We attend an elite university in the greatest city in the world (if David Letterman’s opinion is to be trusted on this point). As one of my professors noted during the height of midterms, “You aren’t incarcerated! What do you have to complain about?” Unlike my professor, I do recognize that academic work can be stressful, even if we’re not doing it from prison. But must we compete with each other to see whose life is the most stressful and who can be the most miserable? At her most recent fireside chat, Barnard President Debora Spar touched on this phenomenon, saying, “It feels a little bit like status comes from being really busy.” To guarantee the high status and admiration associated with that “really busy” label, it’s not sufficient to take too many classes and participate in too many activities. You also have to broadcast how busy you are, proving to classmates that your life is the hardest, so you are deserving of some kind of honor.

The power of this culture of stress seems to grow throughout the winter months, hitting a peak around spring semester midterms. It’s gray, slushy, and disgusting, and the entire campus has come down with a really bitter case of seasonal affective disorder. And then, one day, the sun peeks out. We might as well be Teletubbies—the baby-faced sun rises and giggles, and we all rush out of our dark cubbyholes to greet it. For a moment, work is forgotten. Footballs, baseballs, and frisbees fly through the air, the song of the Mr. Softee truck rings through the neighborhood, and the steps finally serve a purpose beyond providing that victorious Rocky feeling. It’s a glorious respite, but a short-lived one.

Soon, someone says, “Of course the good weather comes when I have all this work to do!” and the complainer retreats to the library with a new sense of superiority: Who the hell are these people who can just lounge on the steps or in the park? Don’t they have work to do? For the dedicated adherents to the culture of stress, working despite the warm weather becomes an additional point of pride.

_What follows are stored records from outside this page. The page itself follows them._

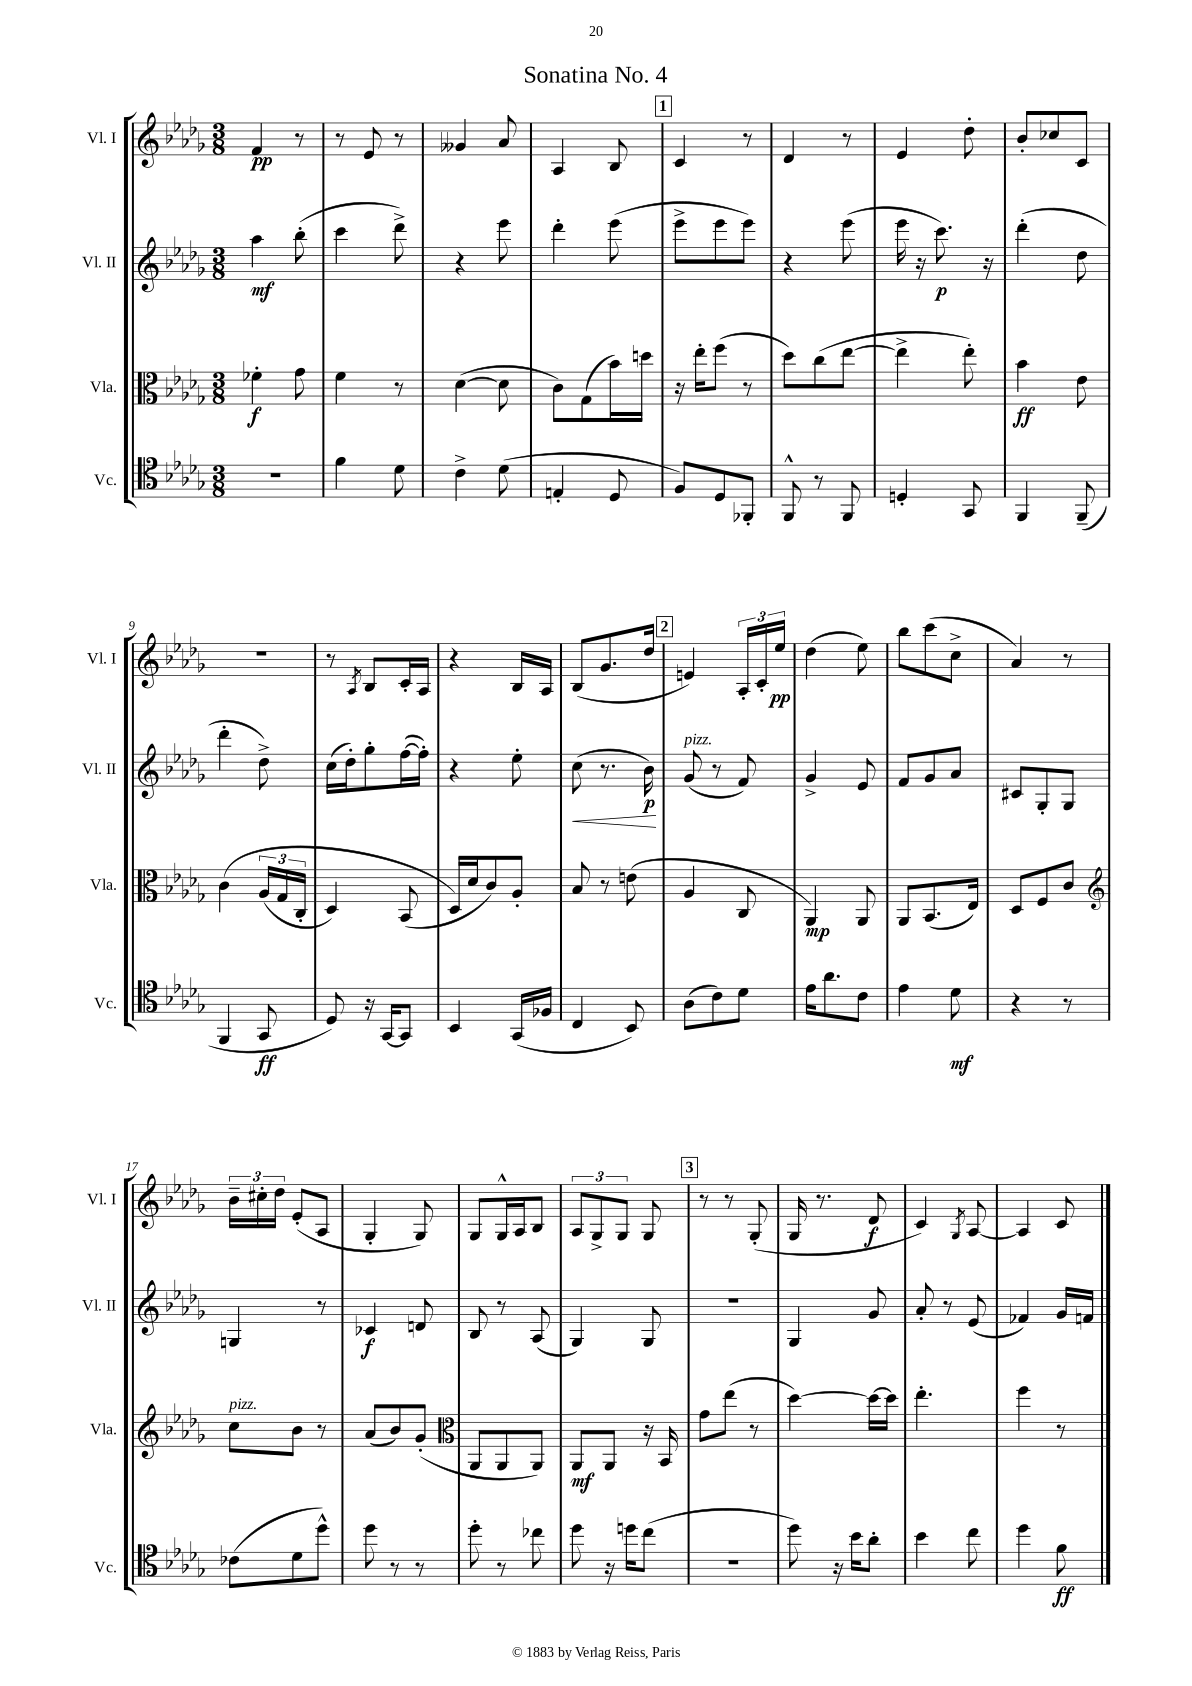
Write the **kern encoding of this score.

**kern	**dynam	**kern	**dynam	**kern	**dynam	**kern	**dynam
*part4	*part4	*part3	*part3	*part2	*part2	*part1	*part1
*staff4	*staff4	*staff3	*staff3	*staff2	*staff2	*staff1	*staff1
*I"Vc.	*	*I"Vla.	*	*I"Vl. II	*	*I"Vl. I	*
*I'Vc.	*	*I'Vla.	*	*I'Vl. II	*	*I'Vl. I	*
*clefC4	*	*clefC3	*	*clefG2	*	*clefG2	*
*k[b-e-a-d-g-]	*	*k[b-e-a-d-g-]	*	*k[b-e-a-d-g-]	*	*k[b-e-a-d-g-]	*
*M3/8	*	*M3/8	*	*M3/8	*	*M3/8	*
=1	=1	=1	=1	=1	=1	=1	=1
4.r	.	4f-X'\	f	4aa-\	mf	4f/	pp
.	.	8g-\	.	(8bb-'\	.	8r	.
=2	=2	=2	=2	=2	=2	=2	=2
4f\	.	4f\	.	4ccc\	.	8r	.
.	.	.	.	.	.	8e-/	.
8d-\	.	8r	.	8ddd-^\)	.	8r	.
=3	=3	=3	=3	=3	=3	=3	=3
4c^\	.	([4d-\	.	4r	.	4g--X/	.
(8d-\	.	8d-\]	.	8eee-\	.	8a-/	.
=4	=4	=4	=4	=4	=4	=4	=4
4En'/	.	8c\L)	.	4ddd-'\	.	4A-/	.
.	.	(8G-\	.	.	.	.	.
8D-/	.	16b-\L)	.	(8eee-\	.	8B-/	.
.	.	16ddn\JJ	.	.	.	.	.
!!LO:REH:place=s1:t=1
=5	=5	=5	=5	=5	=5	=5	=5
8F/L)	.	16r	.	8eee-^\L	.	4c/	.
.	.	16ee-'\KL	.	.	.	.	.
8D-/	.	(8ff\J	.	8eee-\	.	.	.
8FF-X'/J	.	8r	.	8eee-\J)	.	8r	.
=6	=6	=6	=6	=6	=6	=6	=6
8FF^^/	.	8dd-\L)	.	4r	.	4d-/	.
8r	.	(8cc\	.	.	.	.	.
8FF/	.	[8ee-\J	.	(8eee-\	.	8r	.
=7	=7	=7	=7	=7	=7	=7	=7
4Dn'/	.	4ee-^\]	.	16eee-\	.	4e-/	.
.	.	.	.	16r	.	.	.
.	.	.	.	8.ccc\)	p	.	.
8GG-/	.	8ee-'\)	.	.	.	8dd-'\	.
.	.	.	.	16r	.	.	.
=8	=8	=8	=8	=8	=8	=8	=8
4FF/	.	4b-\	ff	(4ddd-'\	.	8b-'/L	.
.	.	.	.	.	.	8cc-X/	.
(8FF~/	.	8e-\	.	8dd-\	.	8c/J	.
!!LO:LB:g=z
=9	=9	=9	=9	=9	=9	=9	=9
4FF/	.	(4c\	.	4ddd-'\	.	4.r	.
8GG-/	ff	(24A-/LL	.	8dd-^\)	.	.	.
.	.	24G-/	.	.	.	.	.
.	.	24C'/JJ	.	.	.	.	.
=10	=10	=10	=10	=10	=10	=10	=10
8D-/)	.	4D-/)	.	(16cc\LL	.	8r	.
.	.	.	.	16dd-'\J)	.	.	.
.	.	.	.	.	.	8qA-/	.
16r	.	.	.	8gg-'\	.	8B-/L	.
[16GG-/KL	.	.	.	.	.	.	.
8GG-/J]	.	(8BB-/	.	([16ff\L	.	16c'/L	.
.	.	.	.	16ff'\JJ])	.	16A-/JJ	.
=11	=11	=11	=11	=11	=11	=11	=11
4BB-/	.	16D-/LL)	.	4r	.	4r	.
.	.	16d-/J	.	.	.	.	.
.	.	8c/)	.	.	.	.	.
(16GG-/LL	.	8A-'/J	.	8ee-'\	.	16B-/LL	.
16F-X/JJ	.	.	.	.	.	16A-/JJ	.
=12	=12	=12	=12	=12	=12	=12	=12
!	!	!	!	!	!LO:HP:b	!	!
4C/	.	8B-/	.	(8cc\	<	(8B-/L	.
.	.	8r	.	8.r	.	8.g-/	.
8BB-/)	.	(8en\	.	.	.	.	.
.	.	.	.	16b-\)	p	16dd-/Jk	.
.	.	.	.	.	[	.	.
!!LO:REH:place=s1:t=2
=13	=13	=13	=13	=13	=13	=13	=13
!	!	!	!	!LO:TX:a:i:t=pizz.	!	!	!
(8A-\L	.	4A-/	.	(8g-/	.	4en/)	.
8c\)	.	.	.	8r	.	.	.
8d-\J	.	8C/	.	8f/)	.	24A-'/LL	.
.	.	.	.	.	.	24c'/	.
.	.	.	.	.	.	24ee-/JJ	pp
=14	=14	=14	=14	=14	=14	=14	=14
16e-\KL	.	4AA-/)	mp	4g-^/	.	(4dd-\	.
8.a-\	.	.	.	.	.	.	.
8c\J	.	8AA-/	.	8e-/	.	8ee-\)	.
=15	=15	=15	=15	=15	=15	=15	=15
4e-\	.	8AA-/L	.	8f/L	.	8bb-\L	.
.	.	(8.BB-/	.	8g-/	.	(8ccc\	.
8d-\	mf	.	.	8a-/J	.	8cc^\J	.
.	.	16E-/Jk)	.	.	.	.	.
=16	=16	=16	=16	=16	=16	=16	=16
4r	.	8D-/L	.	8c#X/L	.	4a-/)	.
.	.	8F/	.	8G-'/	.	.	.
8r	.	8c/J	.	8G-/J	.	8r	.
!!LO:LB:g=z
=17	=17	=17	=17	=17	=17	=17	=17
*	*	*clefG2	*	*	*	*	*
!	!	!LO:TX:a:i:t=pizz.	!	!	!	!	!
(8c-X\L	.	8cc\L	.	4Gn/	.	24b-~\LL	.
.	.	.	.	.	.	24cc#X'\	.
.	.	.	.	.	.	24dd-\JJ	.
8d-\	.	8b-\J	.	.	.	(8e-'/L	.
8dd-^^\J)	.	8r	.	8r	.	8A-/J	.
=18	=18	=18	=18	=18	=18	=18	=18
8dd-\	.	(8a-/L	.	4c-X/	f	4G-'/	.
8r	.	8b-/)	.	.	.	.	.
8r	.	(8g-'/J	.	8dn/	.	8G-/)	.
=19	=19	=19	=19	=19	=19	=19	=19
*	*	*clefC3	*	*	*	*	*
8dd-'\	.	8AA-/L	.	8B-/	.	8G-/L	.
8r	.	8AA-/	.	8r	.	16G-^^/L	.
.	.	.	.	.	.	16A-/J	.
8cc-X\	.	8AA-/J)	.	(8A-/	.	8B-/J	.
=20	=20	=20	=20	=20	=20	=20	=20
8dd-\	.	8AA-/L	mf	4G-/)	.	12A-/L	.
.	.	.	.	.	.	12G-^/	.
16r	.	8AA-/J	.	.	.	.	.
.	.	.	.	.	.	12G-/J	.
16ddn\KL	.	.	.	.	.	.	.
(8cc\J	.	16r	.	8G-/	.	8G-/	.
.	.	16BB-/	.	.	.	.	.
!!LO:REH:place=s1:t=3
=21	=21	=21	=21	=21	=21	=21	=21
4.r	.	8g-\L	.	4.r	.	8r	.
.	.	(8ee-\J	.	.	.	8r	.
.	.	8r	.	.	.	(8G-'/	.
=22	=22	=22	=22	=22	=22	=22	=22
8dd-\)	.	[4dd-\)	.	4G-/	.	16G-/	.
.	.	.	.	.	.	8.r	.
16r	.	.	.	.	.	.	.
16b-\KL	.	.	.	.	.	.	.
8a-'\J	.	16dd-\LL_	.	8g-/	.	8d-/	f
.	.	16dd-\JJ]	.	.	.	.	.
=23	=23	=23	=23	=23	=23	=23	=23
4b-\	.	4.ee-'\	.	8a-'/	.	4c/)	.
.	.	.	.	8r	.	.	.
.	.	.	.	.	.	8qG-/	.
8cc\	.	.	.	(8e-/	.	[8A-/	.
=24	=24	=24	=24	=24	=24	=24	=24
4dd-\	.	4ff\	.	4f-X/)	.	4A-/]	.
8f\	ff	8r	.	16g-/LL	.	8c/	.
.	.	.	.	16fn/JJ	.	.	.
==	==	==	==	==	==	==	==
*-	*-	*-	*-	*-	*-	*-	*-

But, if you’re winning by being the most stressed out, are you really winning at all? Yes, it’s important to value academic work. That is, after all, why we’re in college (or at least why we tell our parents we’re in college). But we’re also in college to wait out the awkward transition between childhood and adulthood, to learn how to balance and how to function on our own. Stress over academics and extracurriculars at the expense of enjoying day-to-day life and the coming of spring cannot be healthy. Beyond the inevitable vitamin D deficiency, such an attitude takes all the joy out of learning and working and can make you—and everyone who must listen to your complaints—miserable.

So, unless you’re Robert Pattinson (in which case, sparkle on!), I suggest you slowly step away from Butler. I’m not advocating slacking off completely—I’m merely suggesting that pride should not be staked on who has the least amount of time to enjoy the sun.

Anna Arons is a Barnard College senior majoring in urban studies. Two cents and sensibility runs alternate Wednesdays.